Las dinámicas geopolíticas en Oriente Medio entran en una fase decisiva de reajuste internacional. En el marco de la cumbre del G7, el presidente de Estados Unidos, Donald Trump, manifestó abiertamente su insatisfacción con el desarrollo indefinido de las acciones militares de Israel en territorio libanés, exigiendo una mayor templanza estratégica al primer ministro Benjamin Netanyahu para no entorpecer los canales diplomáticos globales.

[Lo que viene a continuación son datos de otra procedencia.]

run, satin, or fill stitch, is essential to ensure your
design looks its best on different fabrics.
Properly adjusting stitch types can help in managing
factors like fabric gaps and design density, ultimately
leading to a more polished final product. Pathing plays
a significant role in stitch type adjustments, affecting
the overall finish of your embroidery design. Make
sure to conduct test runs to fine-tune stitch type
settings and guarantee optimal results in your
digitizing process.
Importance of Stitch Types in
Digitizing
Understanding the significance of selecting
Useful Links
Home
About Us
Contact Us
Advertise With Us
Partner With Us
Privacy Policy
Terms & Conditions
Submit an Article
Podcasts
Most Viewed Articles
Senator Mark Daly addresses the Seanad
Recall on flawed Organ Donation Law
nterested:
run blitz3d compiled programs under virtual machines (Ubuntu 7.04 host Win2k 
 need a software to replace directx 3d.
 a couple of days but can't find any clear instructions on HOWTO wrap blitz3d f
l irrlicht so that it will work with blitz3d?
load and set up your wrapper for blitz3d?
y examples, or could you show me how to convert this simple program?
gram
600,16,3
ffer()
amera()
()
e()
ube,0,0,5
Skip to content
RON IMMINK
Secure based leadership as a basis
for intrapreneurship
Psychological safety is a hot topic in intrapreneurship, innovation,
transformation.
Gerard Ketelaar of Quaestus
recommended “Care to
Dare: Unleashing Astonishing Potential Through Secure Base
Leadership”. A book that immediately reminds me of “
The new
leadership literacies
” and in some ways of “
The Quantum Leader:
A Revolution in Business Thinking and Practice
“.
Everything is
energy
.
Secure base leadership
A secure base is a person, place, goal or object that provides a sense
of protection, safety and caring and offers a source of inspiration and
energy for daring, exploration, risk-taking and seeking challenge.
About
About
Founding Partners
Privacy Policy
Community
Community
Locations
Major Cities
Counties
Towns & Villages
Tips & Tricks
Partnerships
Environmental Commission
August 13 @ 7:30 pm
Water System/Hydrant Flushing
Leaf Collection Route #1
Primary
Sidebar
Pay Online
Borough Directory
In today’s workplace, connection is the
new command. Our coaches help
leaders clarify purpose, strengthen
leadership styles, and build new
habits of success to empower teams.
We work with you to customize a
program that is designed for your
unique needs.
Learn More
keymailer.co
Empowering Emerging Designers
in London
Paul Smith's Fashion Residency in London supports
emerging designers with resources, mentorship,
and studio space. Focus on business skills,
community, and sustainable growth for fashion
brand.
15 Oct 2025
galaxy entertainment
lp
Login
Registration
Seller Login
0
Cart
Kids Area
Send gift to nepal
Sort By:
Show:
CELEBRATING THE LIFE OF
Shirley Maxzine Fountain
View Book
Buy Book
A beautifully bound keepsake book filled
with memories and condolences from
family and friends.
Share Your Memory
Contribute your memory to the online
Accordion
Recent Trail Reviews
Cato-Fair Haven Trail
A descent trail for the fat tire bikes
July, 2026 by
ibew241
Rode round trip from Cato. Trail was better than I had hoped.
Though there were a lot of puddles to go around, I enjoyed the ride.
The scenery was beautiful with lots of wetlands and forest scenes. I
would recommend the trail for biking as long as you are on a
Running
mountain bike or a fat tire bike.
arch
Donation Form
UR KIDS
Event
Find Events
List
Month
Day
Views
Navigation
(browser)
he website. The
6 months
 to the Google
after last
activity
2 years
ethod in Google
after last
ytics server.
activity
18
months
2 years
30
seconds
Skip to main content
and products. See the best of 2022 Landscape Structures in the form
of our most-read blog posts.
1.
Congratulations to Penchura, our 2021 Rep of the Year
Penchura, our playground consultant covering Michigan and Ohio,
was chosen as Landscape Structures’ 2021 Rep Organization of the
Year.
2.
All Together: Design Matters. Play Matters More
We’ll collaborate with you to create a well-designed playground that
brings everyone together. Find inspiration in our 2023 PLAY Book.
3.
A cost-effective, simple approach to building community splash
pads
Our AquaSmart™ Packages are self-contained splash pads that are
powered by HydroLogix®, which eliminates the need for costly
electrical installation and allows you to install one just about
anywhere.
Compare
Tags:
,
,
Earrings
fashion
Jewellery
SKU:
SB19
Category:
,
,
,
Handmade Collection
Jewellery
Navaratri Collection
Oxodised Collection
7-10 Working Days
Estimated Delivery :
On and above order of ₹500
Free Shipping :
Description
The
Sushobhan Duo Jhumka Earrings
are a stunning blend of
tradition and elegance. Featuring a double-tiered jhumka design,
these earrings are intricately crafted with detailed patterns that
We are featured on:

De forma paralela, la diplomacia de Irán, encabezada por su ministro de Relaciones Exteriores, Abás Araqchí, confirmó el inicio formal de una nueva ronda de negociaciones en Suiza, buscando destrabar los fondos bloqueados, resolver disputas en el estrecho de Ormuz e impulsar un acuerdo nuclear pacífico definitivo. El gobierno estadounidense ya condicionó la flexibilización de las sanciones a una eliminación completa y verificada del uranio enriquecido por parte de Teherán.
En el terreno político interno del estado hebreo, activistas por la paz anunciaron de forma oficial la conformación del partido político progresista «A Place For Us All». Liderada conjuntamente por referentes árabes y judíos de la organización Standing Together, esta plataforma asume el compromiso constitucional de combatir la ocupación de territorios palestinos en Gaza y Cisjordania, impulsando el diálogo para instaurar una convivencia pacífica e igualitaria común.